Some of the economic trends in West Virginia remind us of those occasions when the sun shines during a rain storm.
The U.S. Department of Commerce last week released figures showing the burgeoning natural gas industry has given West Virginia one of the fastest growing economies in the United States, at least by one measure. The Mountain State’s gross domestic product increased from $64.7 billion in 2013 to $68 billion in 2014, a gain of 5.1 percent, a rate exceeded only by Texas and North Dakota.
But an analysis of employment since the recession by the Pew Foundation, also released in recent weeks, showed West Virginia had the smallest job growth of any state in the country since its recession low point in 2010. The state’s job base has grown only 2.16 percent, far below the national average of about 8 percent since the recession low points.
In 2013, oil and natural gas jobs grew by about 800, but job losses in the coal industry and related support services were about 2,600, according to the West Virginia University Bureau of Business and Economic Research. Moreover, the outlook for job growth from oil and natural gas is limited at this point.
The WVU forecast does see some job growth in the coming years about 0.9 percent annually.

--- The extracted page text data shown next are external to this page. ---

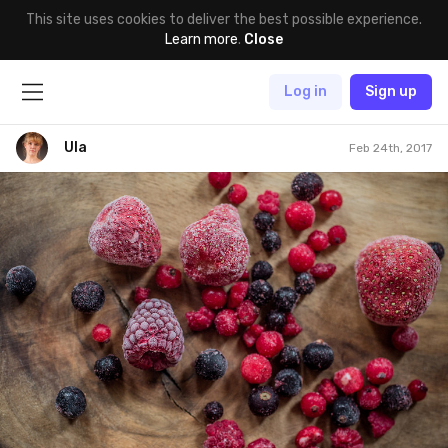
This site uses cookies to deliver the best possible experience.
Learn more
.
Close
Log in
Sign up
Ula
Feb 24th, 2017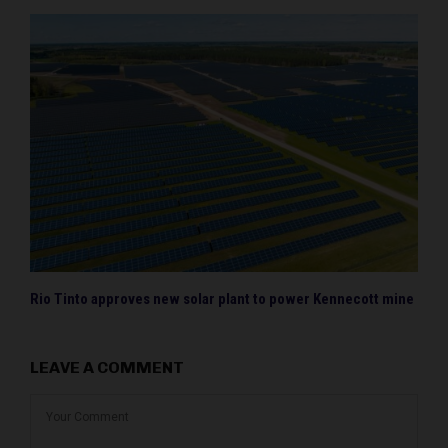
Rio Tinto approves new solar plant to power Kennecott mine
LEAVE A COMMENT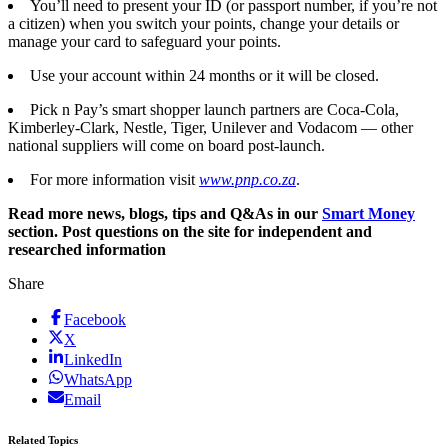
You’ll need to present your ID (or passport number, if you’re not
a citizen) when you switch your points, change your details or
manage your card to safeguard your points.
Use your account within 24 months or it will be closed.
Pick n Pay’s smart shopper launch partners are Coca-Cola,
Kimberley-Clark, Nestle, Tiger, Unilever and Vodacom — other
national suppliers will come on board post-launch.
For more information visit
www.pnp.co.za
.
Read more news, blogs, tips and Q&As in our
Smart Money
section. Post questions on the site for independent and
researched information
Share
Facebook
X
LinkedIn
WhatsApp
Email
Related Topics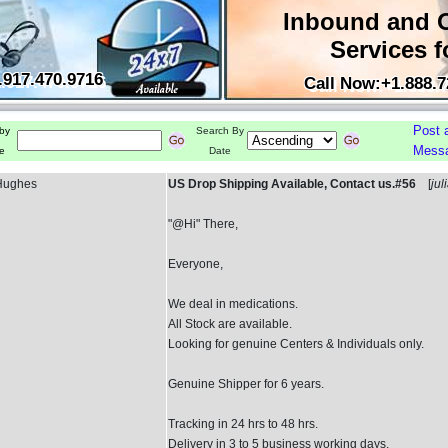
Inbound and 
Services f
.917.470.9716
Call Now:+1.888.7
Post 
by
Search By
Mess
e
Date
 Hughes
US Drop Shipping Available, Contact us.#56
[
jul
"@Hi" There,
Everyone,
We deal in medications.
All Stock are available.
Looking for genuine Centers & Individuals only.
Genuine Shipper for 6 years.
Tracking in 24 hrs to 48 hrs.
Delivery in 3 to 5 business working days.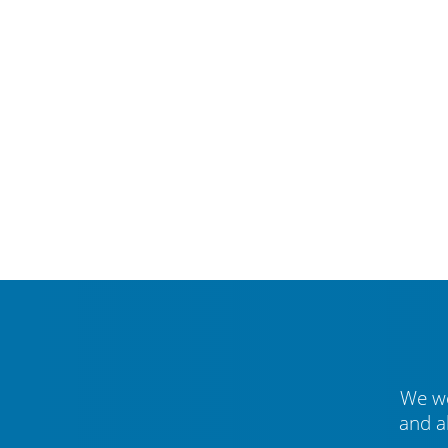
We we
and a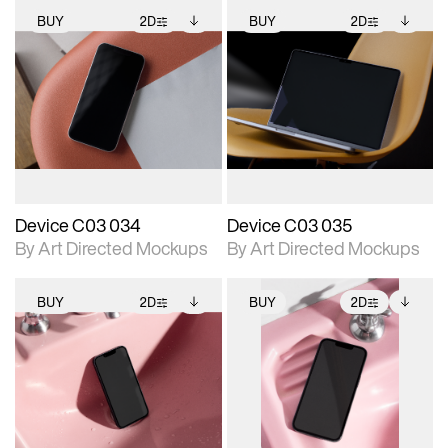
BUY
2D
BUY
2D
2D scene with
Includes additional
2D scene with
Includes additional
photographic details.
files when unlocked.
photographic details.
files when unlocked.
View Surface Info to
View Surface Info to
Includes support for
Includes support for
download files.
download files.
extended scene
extended scene
adjustments.
adjustments.
Device C03 034
Device C03 035
By Art Directed Mockups
By Art Directed Mockups
BUY
2D
BUY
2D
2D scene with
Includes additional
2D scene with
Includes additional
photographic details.
files when unlocked.
photographic details.
files when unlocked.
View Surface Info to
View Surface Info to
Includes support for
Includes support for
download files.
download files.
extended scene
extended scene
adjustments.
adjustments.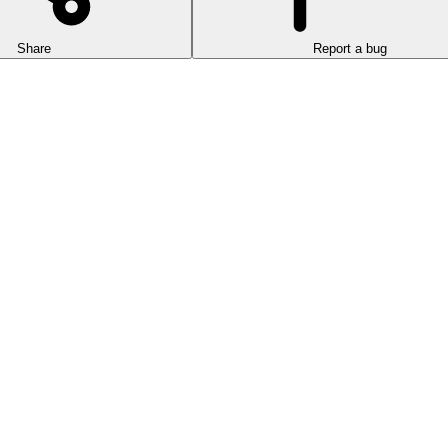
Share
Report a bug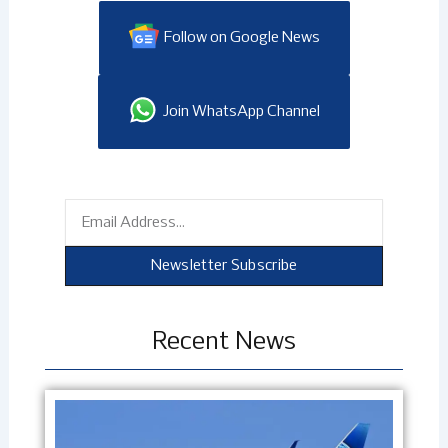
Follow on Google News
Join WhatsApp Channel
Email
Newsletter Subscribe
Recent News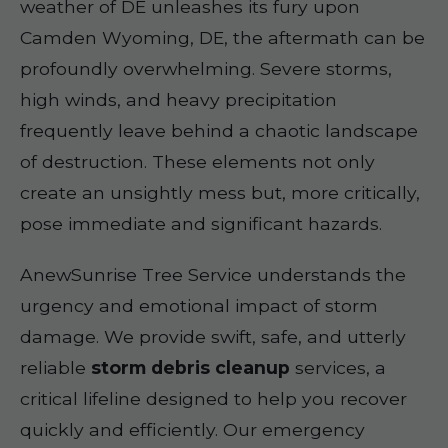
weather of DE unleashes its fury upon
Camden Wyoming, DE, the aftermath can be
profoundly overwhelming. Severe storms,
high winds, and heavy precipitation
frequently leave behind a chaotic landscape
of destruction. These elements not only
create an unsightly mess but, more critically,
pose immediate and significant hazards.
AnewSunrise Tree Service understands the
urgency and emotional impact of storm
damage. We provide swift, safe, and utterly
reliable
storm debris cleanup
services, a
critical lifeline designed to help you recover
quickly and efficiently. Our emergency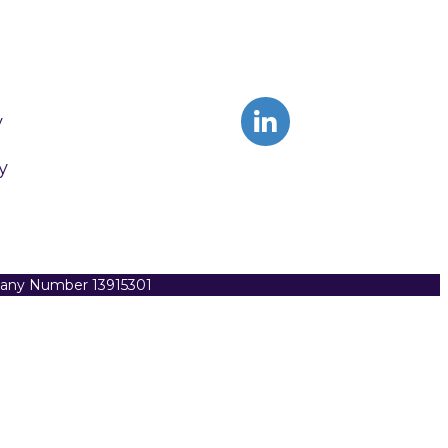
y
y
pany Number 13915301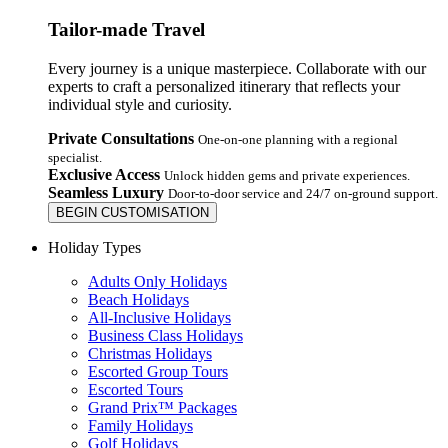
Tailor-made Travel
Every journey is a unique masterpiece. Collaborate with our
experts to craft a personalized itinerary that reflects your
individual style and curiosity.
Private Consultations
One-on-one planning with a regional
specialist.
Exclusive Access
Unlock hidden gems and private experiences.
Seamless Luxury
Door-to-door service and 24/7 on-ground support.
BEGIN CUSTOMISATION
Holiday Types
Adults Only Holidays
Beach Holidays
All-Inclusive Holidays
Business Class Holidays
Christmas Holidays
Escorted Group Tours
Escorted Tours
Grand Prix™ Packages
Family Holidays
Golf Holidays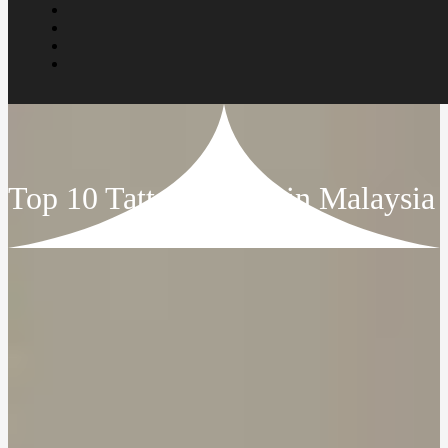
Top 10 Tattoo Artists in Malaysia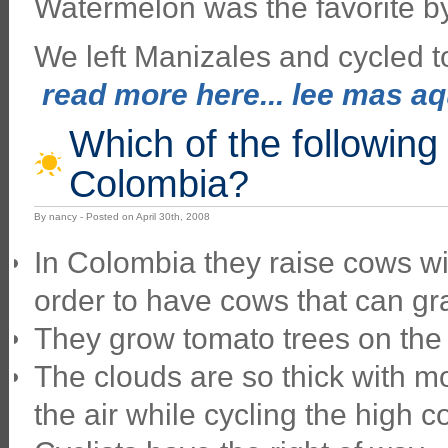
Watermelon was the favorite b
We left Manizales and cycled t
read more here... lee mas aqu
Which of the following
Colombia?
By nancy - Posted on April 30th, 2008
In Colombia they raise cows wit
order to have cows that can gr
They grow tomato trees on the 
The clouds are so thick with m
the air while cycling the high c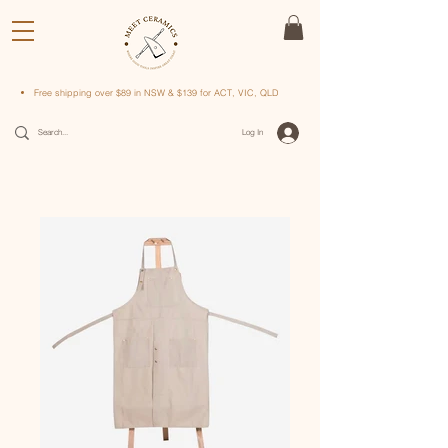
Free shipping over $89 in NSW & $139 for ACT, VIC, QLD
Log In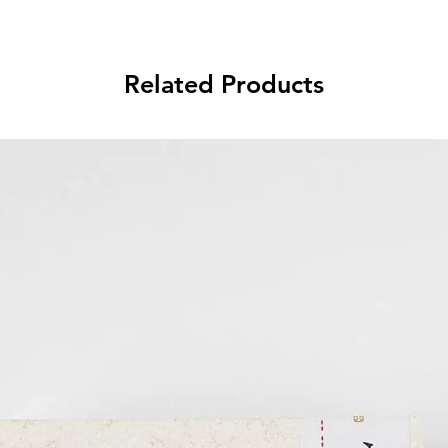
Related Products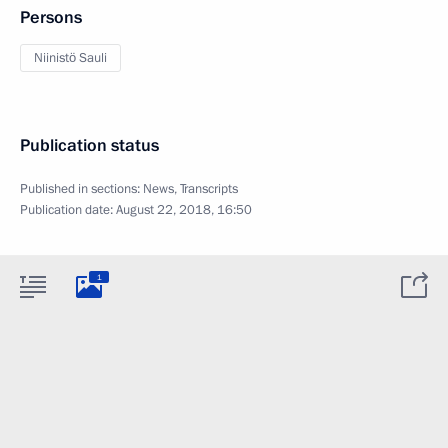
Persons
Niinistö Sauli
Publication status
Published in sections:
News
,
Transcripts
Publication date:
August 22, 2018, 16:50
1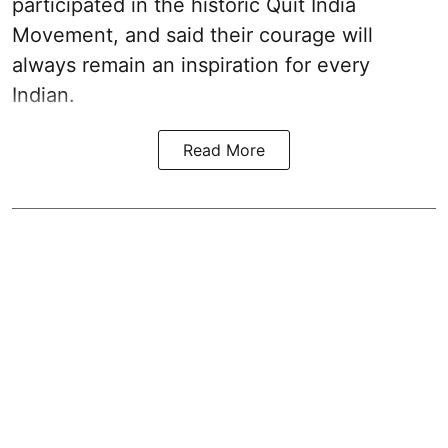
participated in the historic Quit India
Movement, and said their courage will
always remain an inspiration for every
Indian.
Read More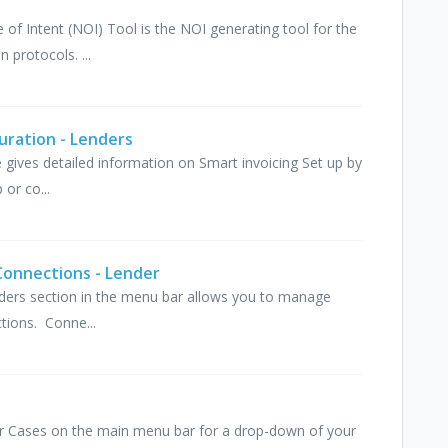
e of Intent (NOI) Tool is the NOI generating tool for the
 protocols. ...
uration - Lenders
cle gives detailed information on Smart invoicing Set up by
or co...
Connections - Lender
viders section in the menu bar allows you to manage
tions. Conne...
ver Cases on the main menu bar for a drop-down of your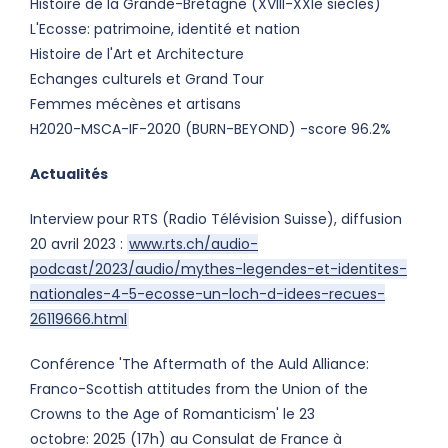
Histoire de la Grande-Bretagne (XVIII-XXIe siècles)
L'Ecosse: patrimoine, identité et nation
Histoire de l'Art et Architecture
Echanges culturels et Grand Tour
Femmes mécènes et artisans
H2020-MSCA-IF-2020 (BURN-BEYOND) -score 96.2%
Actualités
Interview pour RTS (Radio Télévision Suisse), diffusion
20 avril 2023 :
www.rts.ch/audio-
podcast/2023/audio/mythes-legendes-et-identites-
nationales-4-5-ecosse-un-loch-d-idees-recues-
26119666.html
Conférence 'The Aftermath of the Auld Alliance:
Franco-Scottish attitudes from the Union of the
Crowns to the Age of Romanticism' le 23
octobre: 2025 (17h) au Consulat de France à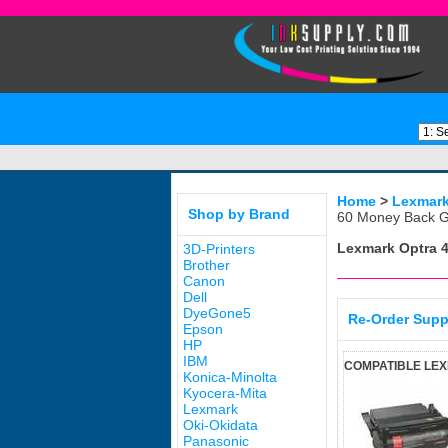
Home
>
Lexmar
Shop by Brand
60 Money Back G
Lexmark Optra 
3D-Printers
Brother
Canon
Dell
DyeGone5
Re-Order Supp
Epson
HP
IBM
COMPATIBLE LE
Konica-Minolta
Kyocera-Mita
Lexmark
Oki-Okidata
Panasonic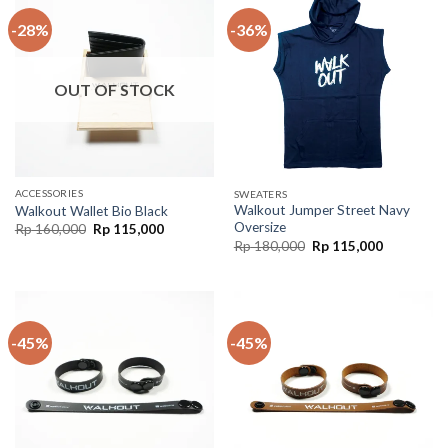
-28%
-36%
OUT OF STOCK
ACCESSORIES
SWEATERS
Walkout Jumper Street Navy
Walkout Wallet Bio Black
Oversize
Rp
160,000
Rp
115,000
Rp
180,000
Rp
115,000
-45%
-45%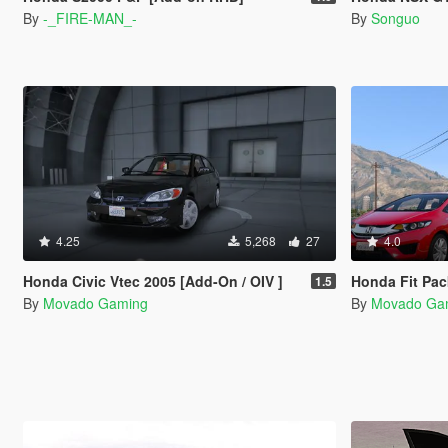
By
-_FIRE-MAN_-
By
Songuo
4.25
5,268
27
4.0
Honda Civic Vtec 2005 [Add-On / OIV ]
Honda Fit Pac
1.5
By
Movado Gaming
By
Movado Ga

But that would lag behind the 1.5 percent growth rate predicted for the rest of the nation and underscores the need for West Virginia leaders to find ways to add jobs in other areas.
That means working to improve the quality and skill level of the state’s workforce, upgrading critical infrastructure such as transportation and broadband, and encouraging small business development and innovation.
Energy will always be a key part of the West Virginia economy, but these numbers show the state needs some new business engines as well.